Japan’s Reluctance Toward Cryptocurrency-Based ETFs Despite Global Momentum

Japan ETF

While global markets are increasingly embracing cryptocurrency-based exchange-traded funds (ETFs), Japan’s regulatory bodies remain hesitant to follow suit. This cautious stance persists despite growing pressure from domestic advocacy groups and partnerships forming to launch digital asset products. Japan’s regulatory and tax policies are key barriers to the widespread adoption of cryptocurrency ETFs.

Mario Nawfal, entrepreneur and host of The Roundtable Show, summarized Japan’s position by stating the country is “still in HODL mode,” referring to its reluctance to approve crypto ETFs. Nawfal’s comments highlight the contrast between Japan’s hesitancy and the more open approaches seen in other financial hubs.

Global Crypto ETF Adoption Accelerates

Elsewhere, countries like the United States and Hong Kong have demonstrated a growing willingness to incorporate cryptocurrency into traditional finance (TradFi) by approving spot Bitcoin and Ether ETFs. For example, on October 22, investors poured $329 million into BlackRock’s iShares Bitcoin Trust, showcasing strong institutional demand for these products.

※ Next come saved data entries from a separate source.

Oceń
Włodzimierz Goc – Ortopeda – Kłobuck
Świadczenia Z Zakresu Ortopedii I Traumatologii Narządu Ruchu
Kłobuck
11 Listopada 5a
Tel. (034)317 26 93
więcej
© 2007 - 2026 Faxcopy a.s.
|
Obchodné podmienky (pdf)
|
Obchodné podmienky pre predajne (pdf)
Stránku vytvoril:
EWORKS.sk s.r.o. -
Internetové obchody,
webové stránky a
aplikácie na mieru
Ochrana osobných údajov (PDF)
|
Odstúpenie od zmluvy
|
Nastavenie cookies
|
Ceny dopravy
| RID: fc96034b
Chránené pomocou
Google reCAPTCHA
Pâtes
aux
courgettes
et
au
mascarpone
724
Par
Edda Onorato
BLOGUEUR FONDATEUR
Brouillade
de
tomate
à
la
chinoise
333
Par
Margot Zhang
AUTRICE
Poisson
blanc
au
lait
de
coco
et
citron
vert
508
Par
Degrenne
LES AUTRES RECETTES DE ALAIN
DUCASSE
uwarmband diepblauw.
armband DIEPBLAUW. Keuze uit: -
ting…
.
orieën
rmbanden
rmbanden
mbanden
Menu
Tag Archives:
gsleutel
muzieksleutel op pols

In the U.S., the Securities and Exchange Commission (SEC) approved spot Bitcoin ETFs in January 2024, followed by Ether ETFs in July. Hong Kong authorities similarly approved both Bitcoin and Ether ETFs in April. This shift toward crypto ETFs in these markets highlights the evolving relationship between traditional financial systems and digital assets.

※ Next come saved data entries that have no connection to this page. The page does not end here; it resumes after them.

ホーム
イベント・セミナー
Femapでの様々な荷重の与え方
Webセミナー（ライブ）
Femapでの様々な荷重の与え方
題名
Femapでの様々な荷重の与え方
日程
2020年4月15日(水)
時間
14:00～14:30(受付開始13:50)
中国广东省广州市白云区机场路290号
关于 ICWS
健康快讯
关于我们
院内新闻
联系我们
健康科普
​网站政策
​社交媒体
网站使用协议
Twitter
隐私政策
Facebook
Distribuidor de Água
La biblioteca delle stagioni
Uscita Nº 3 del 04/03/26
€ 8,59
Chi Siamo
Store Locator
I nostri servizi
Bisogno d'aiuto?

Japan’s Regulatory Concerns

However, Japan’s Ministry of Finance and Financial Services Agency (FSA) remain cautious about cryptocurrency-based ETFs due to concerns about market volatility and investor risk. This cautiousness contrasts with the growing appetite for crypto ETFs in other regions, where regulatory bodies are working to integrate crypto assets within existing financial frameworks.

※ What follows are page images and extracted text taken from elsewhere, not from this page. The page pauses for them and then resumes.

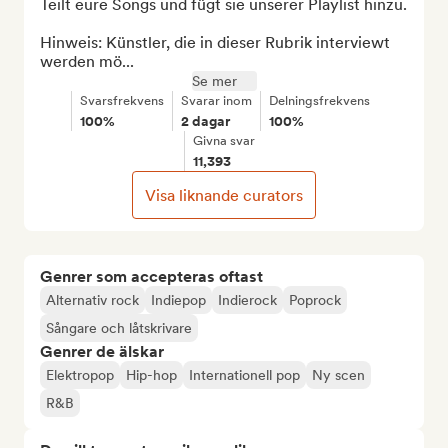
Teilt eure Songs und fügt sie unserer Playlist hinzu.

Hinweis: Künstler, die in dieser Rubrik interviewt 
werden mö...
Se mer
Svarsfrekvens
Svarar inom
Delningsfrekvens
100%
2 dagar
100%
Givna svar
11,393
Visa liknande curators
Genrer som accepteras oftast
Alternativ rock
Indiepop
Indierock
Poprock
Sångare och låtskrivare
Genrer de älskar
Elektropop
Hip-hop
Internationell pop
Ny scen
R&B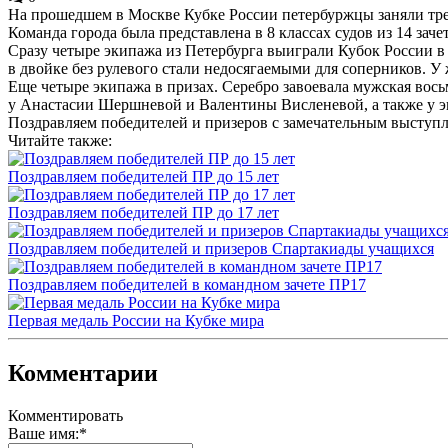
На прошедшем в Москве Кубке России петербуржцы заняли тре
Команда города была представлена в 8 классах судов из 14 заче
Сразу четыре экипажа из Петербурга выиграли Кубок России в
в двойке без рулевого стали недосягаемыми для соперников. 
Еще четыре экипажа в призах. Серебро завоевала мужская вось
у Анастасии Шершневой и Валентины Висленевой, а также у эк
Поздравляем победителей и призеров с замечательным выступ
Читайте также:
Поздравляем победителей ПР до 15 лет
Поздравляем победителей ПР до 17 лет
Поздравляем победителей и призеров Спартакиады учащихся
Поздравляем победителей в командном зачете ПР17
Первая медаль России на Кубке мира
Комментарии
Комментировать
Ваше имя:
*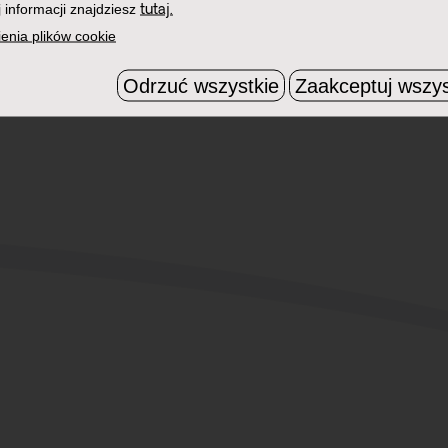
 informacji znajdziesz
tutaj.
enia plików cookie
Odrzuć wszystkie
Zaakceptuj wszys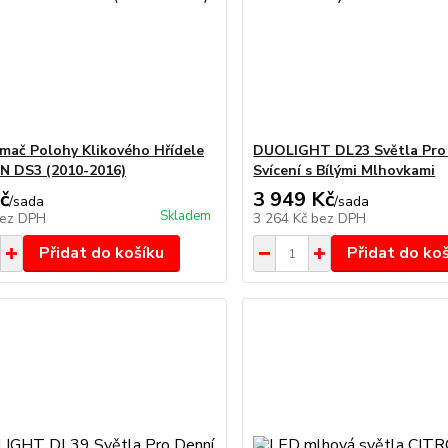
mač Polohy Klikového Hřídele
DUOLIGHT DL23 Světla Pro
N DS3 (2010-2016)
Svícení s Bílými Mlhovkami
č
3 949 Kč
/
sada
/
sada
Skladem
ez DPH
3 264 Kč
bez DPH
Přidat do košíku
Přidat do ko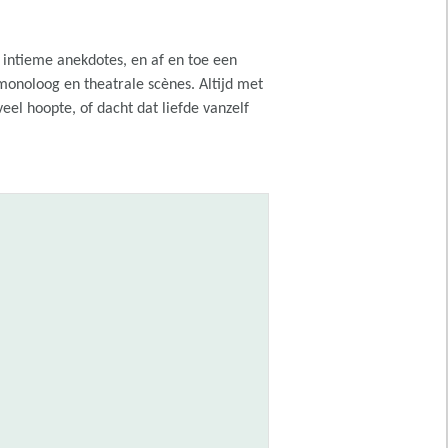
, intieme anekdotes, en af en toe een
 monoloog en theatrale scènes. Altijd met
veel hoopte, of dacht dat liefde vanzelf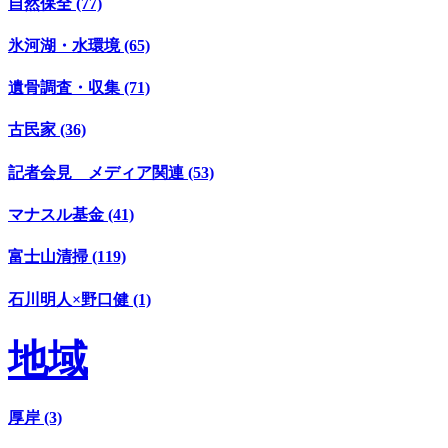
自然保全 (77)
氷河湖・水環境 (65)
遺骨調査・収集 (71)
古民家 (36)
記者会見 メディア関連 (53)
マナスル基金 (41)
富士山清掃 (119)
石川明人×野口健 (1)
地域
厚岸 (3)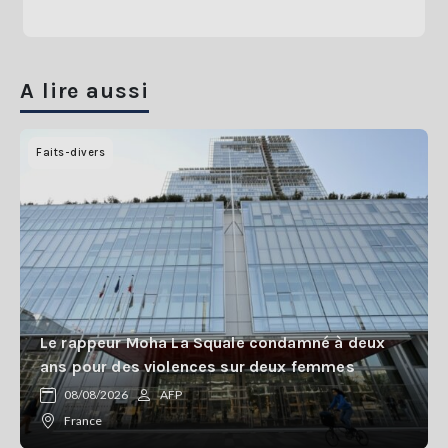
A lire aussi
Faits-divers
Le rappeur Moha La Squale condamné à deux
ans pour des violences sur deux femmes
08/08/2026
AFP
France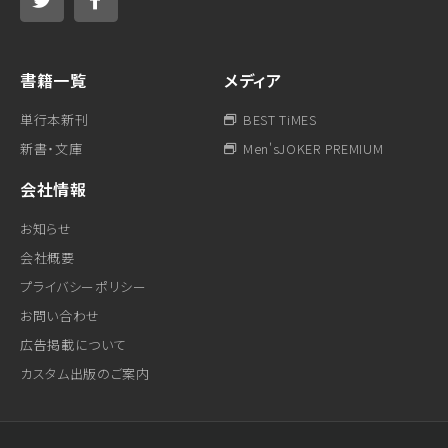
書籍一覧
メディア
単行本新刊
BEST TiMES
新書・文庫
Men'sJOKER PREMIUM
会社情報
お知らせ
会社概要
プライバシーポリシー
お問い合わせ
広告掲載について
カスタム出版のご案内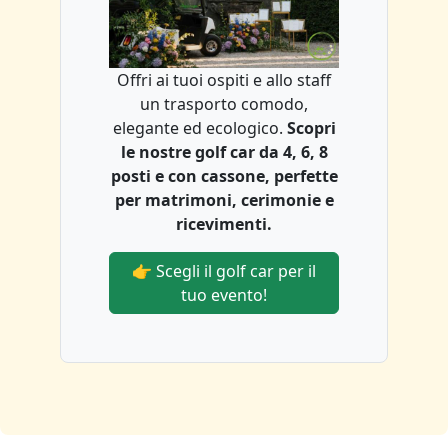
Offri ai tuoi ospiti e allo staff
un trasporto comodo,
elegante ed ecologico.
Scopri
le nostre golf car da 4, 6, 8
posti e con cassone, perfette
per matrimoni, cerimonie e
ricevimenti.
👉 Scegli il golf car per il
tuo evento!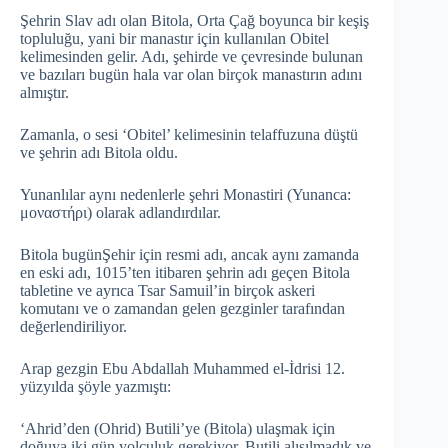
Şehrin Slav adı olan Bitola, Orta Çağ boyunca bir keşiş
topluluğu, yani bir manastır için kullanılan Obitel
kelimesinden gelir. Adı, şehirde ve çevresinde bulunan
ve bazıları bugün hala var olan birçok manastırın adını
almıştır.
Zamanla, o sesi ‘Obitel’ kelimesinin telaffuzuna düştü
ve şehrin adı Bitola oldu.
Yunanlılar aynı nedenlerle şehri Monastiri (Yunanca:
μοναστήρι) olarak adlandırdılar.
Bitola bugünŞehir için resmi adı, ancak aynı zamanda
en eski adı, 1015’ten itibaren şehrin adı geçen Bitola
tabletine ve ayrıca Tsar Samuil’in birçok askeri
komutanı ve o zamandan gelen gezginler tarafından
değerlendiriliyor.
Arap gezgin Ebu Abdallah Muhammed el-İdrisi 12.
yüzyılda şöyle yazmıştı:
‘Ahrid’den (Ohrid) Butili’ye (Bitola) ulaşmak için
doğuya iki gün yolculuk gerekiyor. Butili alışılmadık ve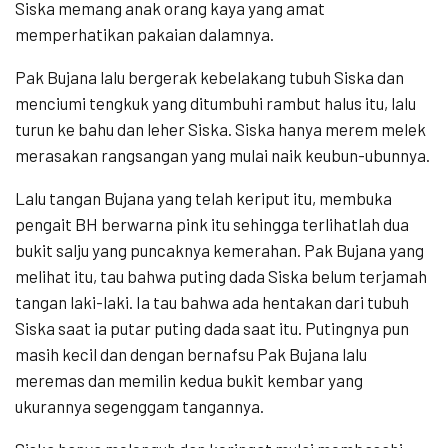
Siska memang anak orang kaya yang amat
memperhatikan pakaian dalamnya.
Pak Bujana lalu bergerak kebelakang tubuh Siska dan
menciumi tengkuk yang ditumbuhi rambut halus itu, lalu
turun ke bahu dan leher Siska. Siska hanya merem melek
merasakan rangsangan yang mulai naik keubun-ubunnya.
Lalu tangan Bujana yang telah keriput itu, membuka
pengait BH berwarna pink itu sehingga terlihatlah dua
bukit salju yang puncaknya kemerahan. Pak Bujana yang
melihat itu, tau bahwa puting dada Siska belum terjamah
tangan laki-laki. Ia tau bahwa ada hentakan dari tubuh
Siska saat ia putar puting dada saat itu. Putingnya pun
masih kecil dan dengan bernafsu Pak Bujana lalu
meremas dan memilin kedua bukit kembar yang
ukurannya segenggam tangannya.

One of the most significant obstacles to crypto ETF adoption in Japan is the country’s tax policy. Profits from general cryptocurrency investments are treated as miscellaneous income and subject to a tax rate of up to 55%. This is much higher than the 20% capital gains tax levied on traditional ETF products in Japan, leading to concerns about the disparate tax treatment and its impact on investors.

Calls for Reform in Japan

Political voices have also emerged advocating for reform in Japan’s crypto tax policy. Yuichiro Tamaki, leader of Japan’s Democratic Party for the People, proposed that voters should back his party if they believe “crypto assets should be taxed separately at 20%.” Tamaki also suggested that no tax should be imposed when exchanging one cryptocurrency for another. However, with limited seats in parliament, his party’s influence remains constrained.

Japanese Companies Remain Bullish on Bitcoin

Despite the regulatory uncertainty, Japanese firms continue to accumulate cryptocurrency. One notable example is Tokyo-listed Metaplanet, which recently purchased 108.78 BTC worth around $6.92 million on October 7. This acquisition brings the company’s total Bitcoin holdings to nearly 640 BTC, further cementing its reputation as “Asia’s MicroStrategy” for its aggressive Bitcoin accumulation strategy.

As global markets move forward with the approval of cryptocurrency-based ETFs, Japan’s hesitation reflects its concerns about investor protection and market stability. However, with domestic advocacy for change growing, Japan may soon need to reconsider its stance in order to remain competitive in the rapidly evolving world of digital finance.